_Your assignment_
Going through the entries, how many lines include the string "description"? Answer only with the number.

_Records shown_
+ + +
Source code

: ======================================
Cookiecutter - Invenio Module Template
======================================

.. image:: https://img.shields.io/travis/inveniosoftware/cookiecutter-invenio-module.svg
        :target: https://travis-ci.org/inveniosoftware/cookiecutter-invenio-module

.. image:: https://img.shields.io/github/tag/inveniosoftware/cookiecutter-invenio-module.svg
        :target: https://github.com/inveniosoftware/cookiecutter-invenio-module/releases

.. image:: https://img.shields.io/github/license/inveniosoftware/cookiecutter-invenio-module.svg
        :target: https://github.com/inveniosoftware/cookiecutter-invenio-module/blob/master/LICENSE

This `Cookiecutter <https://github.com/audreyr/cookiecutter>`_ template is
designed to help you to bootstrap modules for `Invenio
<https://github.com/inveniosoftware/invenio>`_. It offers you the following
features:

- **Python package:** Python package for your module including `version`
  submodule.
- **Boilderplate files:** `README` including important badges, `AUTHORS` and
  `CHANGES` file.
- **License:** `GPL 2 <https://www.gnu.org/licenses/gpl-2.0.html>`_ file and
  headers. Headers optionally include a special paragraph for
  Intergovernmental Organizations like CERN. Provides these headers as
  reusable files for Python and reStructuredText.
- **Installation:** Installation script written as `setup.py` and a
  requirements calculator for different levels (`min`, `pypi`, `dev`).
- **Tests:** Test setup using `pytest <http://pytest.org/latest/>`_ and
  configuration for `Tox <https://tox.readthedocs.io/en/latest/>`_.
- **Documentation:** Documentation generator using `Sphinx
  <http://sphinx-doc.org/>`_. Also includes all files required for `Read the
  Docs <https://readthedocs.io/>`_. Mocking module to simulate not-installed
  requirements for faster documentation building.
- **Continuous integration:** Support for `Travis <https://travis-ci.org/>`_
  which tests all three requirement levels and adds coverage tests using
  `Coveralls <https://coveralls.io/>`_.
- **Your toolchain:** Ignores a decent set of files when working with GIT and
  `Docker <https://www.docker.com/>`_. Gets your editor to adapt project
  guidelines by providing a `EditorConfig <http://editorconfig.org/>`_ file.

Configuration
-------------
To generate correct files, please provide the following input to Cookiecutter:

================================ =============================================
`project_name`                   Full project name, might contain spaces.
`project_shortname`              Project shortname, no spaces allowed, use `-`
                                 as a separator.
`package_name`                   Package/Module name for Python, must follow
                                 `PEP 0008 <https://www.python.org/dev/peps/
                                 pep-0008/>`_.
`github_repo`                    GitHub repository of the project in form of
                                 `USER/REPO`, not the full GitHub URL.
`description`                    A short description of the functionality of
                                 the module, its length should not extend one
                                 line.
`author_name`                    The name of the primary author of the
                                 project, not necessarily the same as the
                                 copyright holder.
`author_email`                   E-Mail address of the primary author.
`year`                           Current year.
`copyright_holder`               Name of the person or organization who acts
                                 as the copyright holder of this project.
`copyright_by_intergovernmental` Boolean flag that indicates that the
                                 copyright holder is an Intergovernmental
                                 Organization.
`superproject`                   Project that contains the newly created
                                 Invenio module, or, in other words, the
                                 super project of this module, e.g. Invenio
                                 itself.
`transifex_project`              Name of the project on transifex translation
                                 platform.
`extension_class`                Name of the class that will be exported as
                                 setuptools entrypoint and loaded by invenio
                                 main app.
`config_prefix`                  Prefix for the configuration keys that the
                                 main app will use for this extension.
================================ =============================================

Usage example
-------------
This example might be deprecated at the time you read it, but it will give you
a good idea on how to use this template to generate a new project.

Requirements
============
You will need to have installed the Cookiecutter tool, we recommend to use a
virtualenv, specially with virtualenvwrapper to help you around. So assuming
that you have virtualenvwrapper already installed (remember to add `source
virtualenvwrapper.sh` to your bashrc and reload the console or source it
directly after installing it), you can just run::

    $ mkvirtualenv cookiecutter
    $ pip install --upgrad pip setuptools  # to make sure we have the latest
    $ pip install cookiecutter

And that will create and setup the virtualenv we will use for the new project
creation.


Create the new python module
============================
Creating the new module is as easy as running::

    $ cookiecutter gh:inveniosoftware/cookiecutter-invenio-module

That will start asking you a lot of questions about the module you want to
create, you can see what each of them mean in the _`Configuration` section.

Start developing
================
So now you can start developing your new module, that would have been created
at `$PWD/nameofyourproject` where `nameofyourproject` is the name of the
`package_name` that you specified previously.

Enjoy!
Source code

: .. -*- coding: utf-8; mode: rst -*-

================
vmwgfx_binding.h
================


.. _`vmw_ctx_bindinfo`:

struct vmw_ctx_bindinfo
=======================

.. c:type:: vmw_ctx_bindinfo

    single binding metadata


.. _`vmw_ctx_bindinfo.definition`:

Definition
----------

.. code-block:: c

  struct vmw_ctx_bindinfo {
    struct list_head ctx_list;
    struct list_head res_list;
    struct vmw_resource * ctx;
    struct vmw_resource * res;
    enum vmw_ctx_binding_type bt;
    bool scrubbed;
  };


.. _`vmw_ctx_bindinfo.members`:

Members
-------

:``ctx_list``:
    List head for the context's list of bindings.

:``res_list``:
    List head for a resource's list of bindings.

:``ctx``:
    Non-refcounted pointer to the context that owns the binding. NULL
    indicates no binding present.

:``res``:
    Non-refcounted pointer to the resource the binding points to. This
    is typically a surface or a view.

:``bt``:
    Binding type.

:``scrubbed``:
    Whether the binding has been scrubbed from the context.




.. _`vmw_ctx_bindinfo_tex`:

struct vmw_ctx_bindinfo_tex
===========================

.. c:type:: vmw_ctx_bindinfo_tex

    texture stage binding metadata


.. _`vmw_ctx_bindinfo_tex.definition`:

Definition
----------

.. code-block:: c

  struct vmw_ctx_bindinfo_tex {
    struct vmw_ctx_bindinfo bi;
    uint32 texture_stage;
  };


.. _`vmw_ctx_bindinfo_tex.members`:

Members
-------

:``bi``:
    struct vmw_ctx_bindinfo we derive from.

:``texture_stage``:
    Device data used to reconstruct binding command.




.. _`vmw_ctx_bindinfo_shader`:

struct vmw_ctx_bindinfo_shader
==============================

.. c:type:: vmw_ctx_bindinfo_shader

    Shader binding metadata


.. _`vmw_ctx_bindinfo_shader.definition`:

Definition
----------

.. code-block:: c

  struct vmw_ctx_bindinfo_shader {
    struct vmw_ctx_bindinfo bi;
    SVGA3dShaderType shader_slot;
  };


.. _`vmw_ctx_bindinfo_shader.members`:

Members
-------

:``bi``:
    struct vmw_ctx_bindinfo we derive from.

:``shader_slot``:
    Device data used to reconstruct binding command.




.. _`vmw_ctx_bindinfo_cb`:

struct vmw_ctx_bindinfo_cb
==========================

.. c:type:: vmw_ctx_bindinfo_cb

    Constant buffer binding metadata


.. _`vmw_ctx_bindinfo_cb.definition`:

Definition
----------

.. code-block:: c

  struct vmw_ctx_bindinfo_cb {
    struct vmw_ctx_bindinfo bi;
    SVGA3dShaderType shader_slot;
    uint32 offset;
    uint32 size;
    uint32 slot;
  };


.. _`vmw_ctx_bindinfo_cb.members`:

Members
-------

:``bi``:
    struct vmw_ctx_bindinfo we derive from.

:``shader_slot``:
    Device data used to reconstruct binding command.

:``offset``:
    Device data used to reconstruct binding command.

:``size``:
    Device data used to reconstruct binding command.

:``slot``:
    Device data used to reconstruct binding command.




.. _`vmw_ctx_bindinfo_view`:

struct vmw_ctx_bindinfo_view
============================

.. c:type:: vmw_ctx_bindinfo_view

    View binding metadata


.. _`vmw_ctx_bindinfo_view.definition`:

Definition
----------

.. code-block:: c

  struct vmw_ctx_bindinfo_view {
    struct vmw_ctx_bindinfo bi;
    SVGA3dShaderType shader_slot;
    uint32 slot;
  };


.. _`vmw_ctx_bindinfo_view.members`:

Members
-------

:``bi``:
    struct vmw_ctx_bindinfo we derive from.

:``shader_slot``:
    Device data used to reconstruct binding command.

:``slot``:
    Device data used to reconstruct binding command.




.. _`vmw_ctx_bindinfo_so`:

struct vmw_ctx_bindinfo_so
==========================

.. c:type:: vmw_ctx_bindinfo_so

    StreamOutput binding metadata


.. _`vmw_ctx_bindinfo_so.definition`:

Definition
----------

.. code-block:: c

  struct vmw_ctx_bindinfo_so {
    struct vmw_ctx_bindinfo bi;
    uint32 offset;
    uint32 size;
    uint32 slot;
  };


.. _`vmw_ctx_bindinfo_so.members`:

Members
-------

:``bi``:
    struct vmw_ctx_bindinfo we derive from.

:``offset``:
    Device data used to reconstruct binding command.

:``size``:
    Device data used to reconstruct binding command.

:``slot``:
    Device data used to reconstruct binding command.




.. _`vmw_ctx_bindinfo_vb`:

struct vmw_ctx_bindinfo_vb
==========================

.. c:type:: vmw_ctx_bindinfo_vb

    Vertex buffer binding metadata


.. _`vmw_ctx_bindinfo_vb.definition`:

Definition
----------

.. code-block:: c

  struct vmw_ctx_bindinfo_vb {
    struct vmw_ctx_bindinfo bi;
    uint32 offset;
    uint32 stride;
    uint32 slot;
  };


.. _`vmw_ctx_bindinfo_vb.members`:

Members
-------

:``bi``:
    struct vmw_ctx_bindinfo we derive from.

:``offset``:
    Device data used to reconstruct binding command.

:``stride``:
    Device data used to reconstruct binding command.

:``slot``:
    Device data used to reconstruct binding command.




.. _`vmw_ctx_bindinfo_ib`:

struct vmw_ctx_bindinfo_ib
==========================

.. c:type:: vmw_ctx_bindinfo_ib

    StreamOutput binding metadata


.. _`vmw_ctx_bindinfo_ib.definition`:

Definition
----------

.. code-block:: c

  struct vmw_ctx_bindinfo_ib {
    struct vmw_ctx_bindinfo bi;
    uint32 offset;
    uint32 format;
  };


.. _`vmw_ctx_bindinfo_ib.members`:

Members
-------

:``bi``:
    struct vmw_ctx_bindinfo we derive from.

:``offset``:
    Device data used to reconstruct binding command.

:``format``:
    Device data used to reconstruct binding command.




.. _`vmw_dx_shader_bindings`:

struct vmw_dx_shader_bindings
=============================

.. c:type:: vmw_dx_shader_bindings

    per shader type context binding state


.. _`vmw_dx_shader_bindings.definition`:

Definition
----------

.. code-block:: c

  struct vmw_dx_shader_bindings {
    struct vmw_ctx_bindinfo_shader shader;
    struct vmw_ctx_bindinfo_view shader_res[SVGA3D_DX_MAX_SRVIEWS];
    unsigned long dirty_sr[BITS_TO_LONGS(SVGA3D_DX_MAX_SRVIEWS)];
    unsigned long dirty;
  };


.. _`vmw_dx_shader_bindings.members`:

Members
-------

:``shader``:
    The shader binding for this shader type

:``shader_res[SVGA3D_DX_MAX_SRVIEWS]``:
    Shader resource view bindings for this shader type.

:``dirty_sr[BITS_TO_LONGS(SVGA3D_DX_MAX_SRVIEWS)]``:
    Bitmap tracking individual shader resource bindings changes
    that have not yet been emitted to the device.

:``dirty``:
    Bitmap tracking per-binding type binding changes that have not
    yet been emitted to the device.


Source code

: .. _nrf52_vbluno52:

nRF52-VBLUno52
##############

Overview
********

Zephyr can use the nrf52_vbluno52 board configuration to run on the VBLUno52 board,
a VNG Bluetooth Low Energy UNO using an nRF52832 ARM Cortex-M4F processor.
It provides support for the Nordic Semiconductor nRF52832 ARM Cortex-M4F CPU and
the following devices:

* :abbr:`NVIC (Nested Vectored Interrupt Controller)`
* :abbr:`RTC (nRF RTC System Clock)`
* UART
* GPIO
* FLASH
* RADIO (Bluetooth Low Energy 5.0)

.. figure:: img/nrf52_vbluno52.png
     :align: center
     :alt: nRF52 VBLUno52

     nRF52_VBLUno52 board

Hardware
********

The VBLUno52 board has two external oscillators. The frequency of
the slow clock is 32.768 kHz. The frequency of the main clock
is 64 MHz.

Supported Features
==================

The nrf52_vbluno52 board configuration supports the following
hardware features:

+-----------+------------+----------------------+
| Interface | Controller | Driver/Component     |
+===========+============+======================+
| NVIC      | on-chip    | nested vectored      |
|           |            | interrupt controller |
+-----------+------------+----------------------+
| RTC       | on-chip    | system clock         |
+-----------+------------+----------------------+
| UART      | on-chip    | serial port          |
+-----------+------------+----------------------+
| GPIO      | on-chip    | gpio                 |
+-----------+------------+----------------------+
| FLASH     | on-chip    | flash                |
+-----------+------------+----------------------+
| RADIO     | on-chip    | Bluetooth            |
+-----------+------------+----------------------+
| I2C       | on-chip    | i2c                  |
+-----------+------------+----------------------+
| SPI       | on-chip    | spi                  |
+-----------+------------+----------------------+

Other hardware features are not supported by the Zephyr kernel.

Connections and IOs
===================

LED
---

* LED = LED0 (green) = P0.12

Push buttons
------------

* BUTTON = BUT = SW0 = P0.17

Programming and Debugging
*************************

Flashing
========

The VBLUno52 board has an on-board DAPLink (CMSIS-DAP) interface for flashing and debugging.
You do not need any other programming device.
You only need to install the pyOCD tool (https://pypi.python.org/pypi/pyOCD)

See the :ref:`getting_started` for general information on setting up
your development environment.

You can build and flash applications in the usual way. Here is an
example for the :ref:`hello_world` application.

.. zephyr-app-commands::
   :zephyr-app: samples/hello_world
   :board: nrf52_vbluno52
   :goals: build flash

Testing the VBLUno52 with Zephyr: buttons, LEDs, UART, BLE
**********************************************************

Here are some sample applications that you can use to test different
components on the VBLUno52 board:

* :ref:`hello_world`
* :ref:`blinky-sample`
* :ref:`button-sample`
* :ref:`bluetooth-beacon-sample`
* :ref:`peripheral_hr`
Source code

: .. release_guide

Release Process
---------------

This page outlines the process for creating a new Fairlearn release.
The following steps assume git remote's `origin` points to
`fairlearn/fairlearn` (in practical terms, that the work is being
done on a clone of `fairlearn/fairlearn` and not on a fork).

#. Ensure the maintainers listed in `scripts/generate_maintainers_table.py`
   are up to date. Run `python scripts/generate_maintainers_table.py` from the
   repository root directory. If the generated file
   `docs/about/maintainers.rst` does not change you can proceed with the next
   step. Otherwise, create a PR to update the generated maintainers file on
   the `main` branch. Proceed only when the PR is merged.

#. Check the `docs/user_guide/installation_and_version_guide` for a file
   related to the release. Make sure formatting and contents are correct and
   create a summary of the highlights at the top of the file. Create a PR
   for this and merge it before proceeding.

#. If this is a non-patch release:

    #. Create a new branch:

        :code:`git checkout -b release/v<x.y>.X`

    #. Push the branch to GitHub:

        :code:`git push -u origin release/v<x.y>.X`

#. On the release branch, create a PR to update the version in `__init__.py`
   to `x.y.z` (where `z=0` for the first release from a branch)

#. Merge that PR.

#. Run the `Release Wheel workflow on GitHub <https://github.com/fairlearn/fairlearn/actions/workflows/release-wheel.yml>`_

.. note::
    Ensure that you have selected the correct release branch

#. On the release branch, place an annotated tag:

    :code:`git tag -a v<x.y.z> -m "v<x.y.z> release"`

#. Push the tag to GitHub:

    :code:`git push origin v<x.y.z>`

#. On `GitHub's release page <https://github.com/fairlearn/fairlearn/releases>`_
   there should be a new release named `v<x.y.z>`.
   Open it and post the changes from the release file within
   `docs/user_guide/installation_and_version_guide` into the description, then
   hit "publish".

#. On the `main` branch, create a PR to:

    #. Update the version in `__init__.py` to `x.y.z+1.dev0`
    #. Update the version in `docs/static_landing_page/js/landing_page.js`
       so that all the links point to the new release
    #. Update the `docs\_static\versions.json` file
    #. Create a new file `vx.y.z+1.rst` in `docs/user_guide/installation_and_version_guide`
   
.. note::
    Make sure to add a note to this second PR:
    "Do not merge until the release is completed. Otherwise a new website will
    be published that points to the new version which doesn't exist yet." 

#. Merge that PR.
+ + +
_Task solution_
2